I cried once when my mum died and that was when I was calling her brother who, it turned out, didn't give a fuck, but when I arrived at Heathrow Airport to fly to my dad's funeral, I cried every time I spoke to someone.  Check in, security, boarding, stewardesses - I was broken.  Why?

I had not prepared myself but there was something worse: there was unfinished business.

I had no unfinished business with my mum.  Of course I loved her but in her latter days she was a physical mess.
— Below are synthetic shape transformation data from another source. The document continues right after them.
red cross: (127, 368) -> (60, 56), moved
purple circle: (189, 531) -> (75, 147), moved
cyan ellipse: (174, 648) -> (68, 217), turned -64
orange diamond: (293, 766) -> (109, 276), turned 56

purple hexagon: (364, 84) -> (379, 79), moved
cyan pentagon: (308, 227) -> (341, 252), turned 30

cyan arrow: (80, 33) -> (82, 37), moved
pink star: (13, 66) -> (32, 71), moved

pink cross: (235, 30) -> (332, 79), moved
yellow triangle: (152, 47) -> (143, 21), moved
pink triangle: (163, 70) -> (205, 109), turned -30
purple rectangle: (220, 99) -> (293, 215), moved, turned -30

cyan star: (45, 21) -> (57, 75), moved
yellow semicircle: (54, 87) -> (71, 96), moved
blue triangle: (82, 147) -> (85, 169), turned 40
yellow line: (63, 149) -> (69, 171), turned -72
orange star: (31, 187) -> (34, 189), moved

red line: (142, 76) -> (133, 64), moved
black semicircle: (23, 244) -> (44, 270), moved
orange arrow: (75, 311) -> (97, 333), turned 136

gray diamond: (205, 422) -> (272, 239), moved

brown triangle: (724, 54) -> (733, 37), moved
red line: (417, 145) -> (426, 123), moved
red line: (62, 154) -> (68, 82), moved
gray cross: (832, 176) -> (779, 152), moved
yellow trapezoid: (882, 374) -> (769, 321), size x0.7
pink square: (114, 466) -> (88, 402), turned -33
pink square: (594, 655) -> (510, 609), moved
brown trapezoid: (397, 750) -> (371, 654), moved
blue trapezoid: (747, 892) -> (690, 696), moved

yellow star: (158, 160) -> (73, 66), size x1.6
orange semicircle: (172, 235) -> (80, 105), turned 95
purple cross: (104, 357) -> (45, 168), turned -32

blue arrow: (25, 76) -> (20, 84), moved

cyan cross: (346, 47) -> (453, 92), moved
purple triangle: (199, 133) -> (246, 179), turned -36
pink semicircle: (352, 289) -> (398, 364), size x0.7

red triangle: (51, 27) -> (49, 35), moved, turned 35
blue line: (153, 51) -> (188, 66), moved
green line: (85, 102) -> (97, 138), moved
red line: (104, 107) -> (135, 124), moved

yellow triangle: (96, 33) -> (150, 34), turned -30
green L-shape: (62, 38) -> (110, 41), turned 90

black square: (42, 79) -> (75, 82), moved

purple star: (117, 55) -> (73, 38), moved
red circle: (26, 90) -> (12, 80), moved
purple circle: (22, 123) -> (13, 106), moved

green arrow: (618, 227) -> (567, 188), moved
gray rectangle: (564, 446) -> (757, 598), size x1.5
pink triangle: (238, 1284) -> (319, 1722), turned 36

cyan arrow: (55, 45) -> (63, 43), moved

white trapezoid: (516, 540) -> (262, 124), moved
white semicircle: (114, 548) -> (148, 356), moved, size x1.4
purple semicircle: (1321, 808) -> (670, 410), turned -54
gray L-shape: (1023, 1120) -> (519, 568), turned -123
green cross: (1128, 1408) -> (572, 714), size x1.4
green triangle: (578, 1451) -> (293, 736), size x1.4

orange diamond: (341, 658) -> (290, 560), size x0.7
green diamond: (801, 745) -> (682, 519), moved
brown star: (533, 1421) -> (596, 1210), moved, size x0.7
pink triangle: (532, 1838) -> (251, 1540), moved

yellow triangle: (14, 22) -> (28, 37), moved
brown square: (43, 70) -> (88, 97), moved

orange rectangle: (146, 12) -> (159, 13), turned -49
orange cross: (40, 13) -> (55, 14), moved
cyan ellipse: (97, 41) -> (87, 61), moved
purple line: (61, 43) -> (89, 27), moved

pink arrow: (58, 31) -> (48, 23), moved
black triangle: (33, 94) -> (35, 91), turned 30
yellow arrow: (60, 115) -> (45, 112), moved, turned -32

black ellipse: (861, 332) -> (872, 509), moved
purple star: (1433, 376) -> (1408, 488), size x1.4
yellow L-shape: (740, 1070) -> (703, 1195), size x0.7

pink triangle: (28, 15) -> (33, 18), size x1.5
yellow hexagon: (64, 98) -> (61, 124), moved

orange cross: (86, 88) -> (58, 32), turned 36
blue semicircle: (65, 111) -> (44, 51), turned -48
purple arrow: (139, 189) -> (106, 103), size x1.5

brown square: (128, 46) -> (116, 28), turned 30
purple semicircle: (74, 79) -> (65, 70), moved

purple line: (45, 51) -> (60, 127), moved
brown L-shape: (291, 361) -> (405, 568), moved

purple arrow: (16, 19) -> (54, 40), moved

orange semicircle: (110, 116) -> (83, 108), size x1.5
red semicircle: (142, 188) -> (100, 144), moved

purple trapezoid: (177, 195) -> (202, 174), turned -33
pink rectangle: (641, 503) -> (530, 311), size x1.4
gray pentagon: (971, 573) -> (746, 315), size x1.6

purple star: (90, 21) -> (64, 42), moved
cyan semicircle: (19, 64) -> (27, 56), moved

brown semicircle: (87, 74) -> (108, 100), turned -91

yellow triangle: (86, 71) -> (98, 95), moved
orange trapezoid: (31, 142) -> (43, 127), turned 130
Stick thin, unable to walk or go out because of the damage smoking had done to her legs and it was not always good to visit her.  She was in residential care too, a nice place but the whole place, inevitably, stunk of piss.

It turned out that my dad, who never told me how much he loved me, or not loudly enough so I heard, loved me a lot.  He adored my family and was incredibly proud of them.

He loved his grandchildren to bits and they loved him.  And it was all gone.

If I could have one dead relative back it would be my dad.  Not because I loved him more than anyone else, but because I never really knew him until late on in his life.

Anyway, he's not coming back and he hasn't survived his own death to go to heaven, so that part of me is gone forever.

It's a strange thing about life that at one time you are the youngest of the brood and another time you are the oldest.

I don't miss my mum and dad every day and I'm not sure if I even think of them every day either.

I wish they were still here to answer the many questions I never got round to asking but now there's no one who can do that.